Rukman Banka ,
Arbitrability of Anti-Trust Claims: In Light of the Mitsubishi Motors Case,
5 (4) IJLMH Page 301 - 308 (2022), DOI: https://doij.org/10.10000/IJLMH.113354
Arbitration as an alternative dispute resolving mechanism has developed through constant restraints of judicial interventions and courtroom scepticism. The resistance to honor arbitration as an authentic procedure is prominently visible from the contrasting opinions laid down in judgements in deciding the arbitrability of any subject matter of the dispute. The law is vague on this point and the precedents have majorly added obscurity to the issue flowing from the strikingly contrasting rationale used by the Courts of law. In the landmark judgement of U.S. Supreme Court in the matter of Mitsubishi Motors Corp v.
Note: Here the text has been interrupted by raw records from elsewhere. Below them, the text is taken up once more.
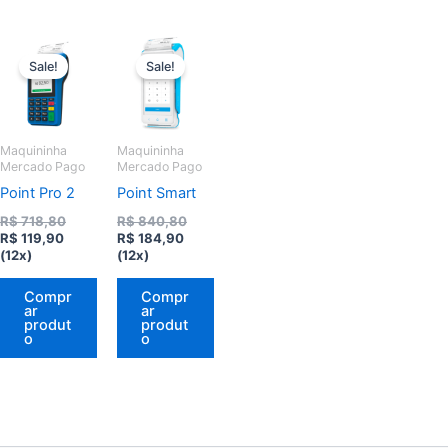
Sale!
Sale!
Maquininha
Maquininha
Mercado Pago
Mercado Pago
Point Pro 2
Point Smart
O
O
R$
718,80
R$
840,80
O
preço
O
preço
R$
119,90
R$
184,90
preço
original
preço
original
(12x)
(12x)
atual
era:
atual
era:
é:
R$ 718,80.
é:
R$ 840,80.
Compr
Compr
R$ 119,90.
R$ 184,90.
ar
ar
produt
produt
o
o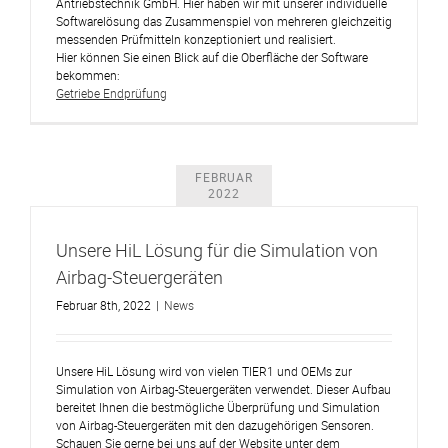
Antriebstechnik GmbH. Hier haben wir mit unserer individuelle
Softwarelösung das Zusammenspiel von mehreren gleichzeitig
messenden Prüfmitteln konzeptioniert und realisiert.
Hier können Sie einen Blick auf die Oberfläche der Software
bekommen:
Getriebe Endprüfung
FEBRUAR
2022
Unsere HiL Lösung für die Simulation von
Airbag-Steuergeräten
Februar 8th, 2022
|
News
Unsere HiL Lösung wird von vielen TIER1 und OEMs zur
Simulation von Airbag-Steuergeräten verwendet. Dieser Aufbau
bereitet Ihnen die bestmögliche Überprüfung und Simulation
von Airbag-Steuergeräten mit den dazugehörigen Sensoren.
Schauen Sie gerne bei uns auf der Website unter dem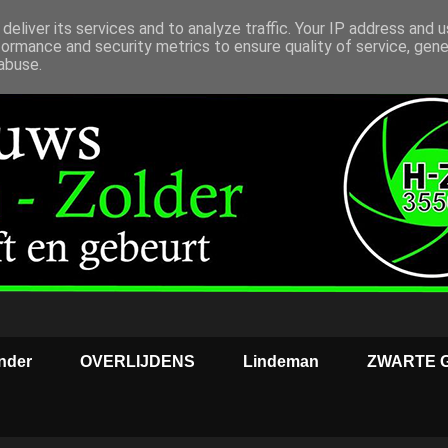
deliver its services and to analyze traffic. Your IP address and 
formance and security metrics to ensure quality of service, gen
abuse.
nder
OVERLIJDENS
Lindeman
ZWARTE 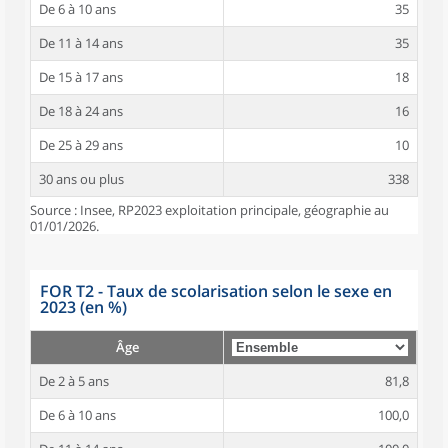
De 6 à 10 ans
35
De 11 à 14 ans
35
De 15 à 17 ans
18
De 18 à 24 ans
16
De 25 à 29 ans
10
30 ans ou plus
338
Source : Insee, RP2023 exploitation principale, géographie au
01/01/2026.
FOR T2 - Taux de scolarisation selon le sexe en
2023 (en %)
Âge
De 2 à 5 ans
81,8
De 6 à 10 ans
100,0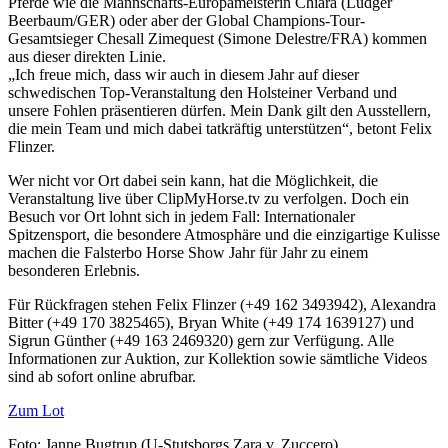
Pferde wie die Mannschafts-Europameisterin Chiara (Ludger
Beerbaum/GER) oder aber der Global Champions-Tour-
Gesamtsieger Chesall Zimequest (Simone Delestre/FRA) kommen
aus dieser direkten Linie.
„Ich freue mich, dass wir auch in diesem Jahr auf dieser
schwedischen Top-Veranstaltung den Holsteiner Verband und
unsere Fohlen präsentieren dürfen. Mein Dank gilt den Ausstellern,
die mein Team und mich dabei tatkräftig unterstützen“, betont Felix
Flinzer.
Wer nicht vor Ort dabei sein kann, hat die Möglichkeit, die
Veranstaltung live über ClipMyHorse.tv zu verfolgen. Doch ein
Besuch vor Ort lohnt sich in jedem Fall: Internationaler
Spitzensport, die besondere Atmosphäre und die einzigartige Kulisse
machen die Falsterbo Horse Show Jahr für Jahr zu einem
besonderen Erlebnis.
Für Rückfragen stehen Felix Flinzer (+49 162 3493942), Alexandra
Bitter (+49 170 3825465), Bryan White (+49 174 1639127) und
Sigrun Günther (+49 163 2469320) gern zur Verfügung. Alle
Informationen zur Auktion, zur Kollektion sowie sämtliche Videos
sind ab sofort online abrufbar.
Zum Lot
Foto: Janne Bugtrup (U-Stutsborgs Zara v. Zuccero)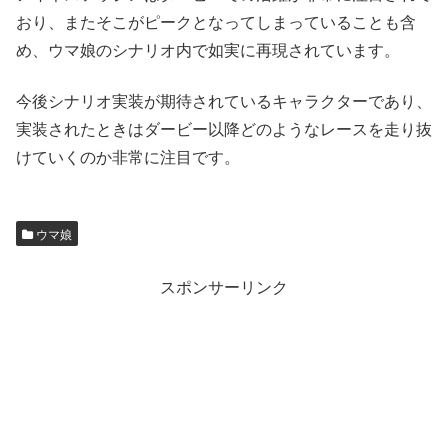
おり、またそこがピークとなってしまっていることも含
め、ウマ娘のシナリオ内で如実に再現されています。
今後シナリオ実装が期待されているキャラクターであり、
実装されたときはダービー以降どのようなレースを走り抜
けていくのか非常に注目です。
ウマ娘
スポンサーリンク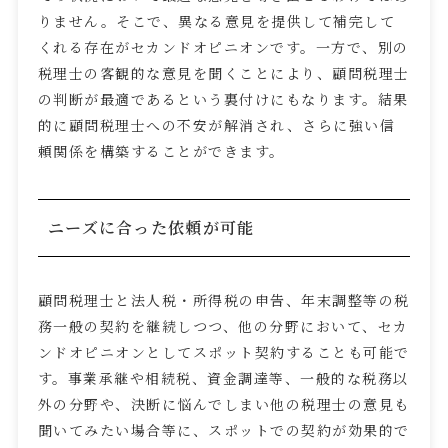
りません。そこで、異なる意見を提供して補完して
くれる存在がセカンドオピニオンです。一方で、別の
税理士の客観的な意見を聞くことにより、顧問税理士
の判断が最適であるという裏付けにもなります。結果
的に顧問税理士への不安が解消され、さらに強い信
頼関係を構築することができます。
ニーズに合った依頼が可能
顧問税理士と法人税・所得税の申告、年末調整等の税
務一般の契約を継続しつつ、他の分野において、セカ
ンドオピニオンとしてスポット契約することも可能で
す。事業承継や相続税、資金調達等、一般的な税務以
外の分野や、決断に悩んでしまい他の税理士の意見も
聞いてみたい場合等に、スポットでの契約が効果的で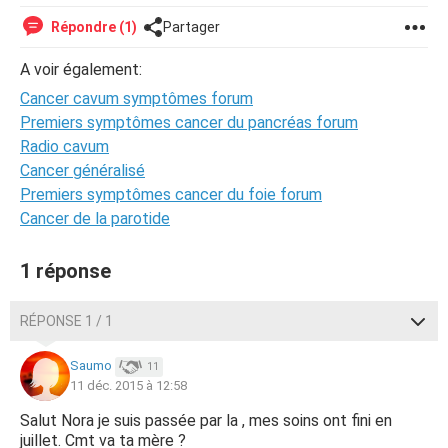
Répondre (1)
Partager
A voir également:
Cancer cavum symptômes forum
Premiers symptômes cancer du pancréas forum
Radio cavum
Cancer généralisé
Premiers symptômes cancer du foie forum
Cancer de la parotide
1 réponse
RÉPONSE 1 / 1
Saumo
11
11 déc. 2015 à 12:58
Salut Nora je suis passée par la , mes soins ont fini en
juillet. Cmt va ta mère ?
Soler Chrysler-Plymouth Inc. (“Mitsubishi-Motors Case”), the powers and benefits of arbitration were heavily emphasized while discussing the arbitrability of anti-trust claims in International Commercial Agreements and Trade. This decision of 1985 has profound impact and consequences attached to it as it widened the scope of arbitration while analyzing the long continuing parochial lens used by judiciary which has led to the frustration of objects and purpose of arbitration mechanism. This paper aims to navigate around the change brought in the position of arbitrability of anti-trust claims before and after the Supreme Court decision in the case mentioned. The paper also makes a comparison of the outlook followed in other jurisdictions such as UK, India and Singapore. And ultimately, it attempts to analyze the significance and impact of mandatory laws and its consequences on international commercial arbitration.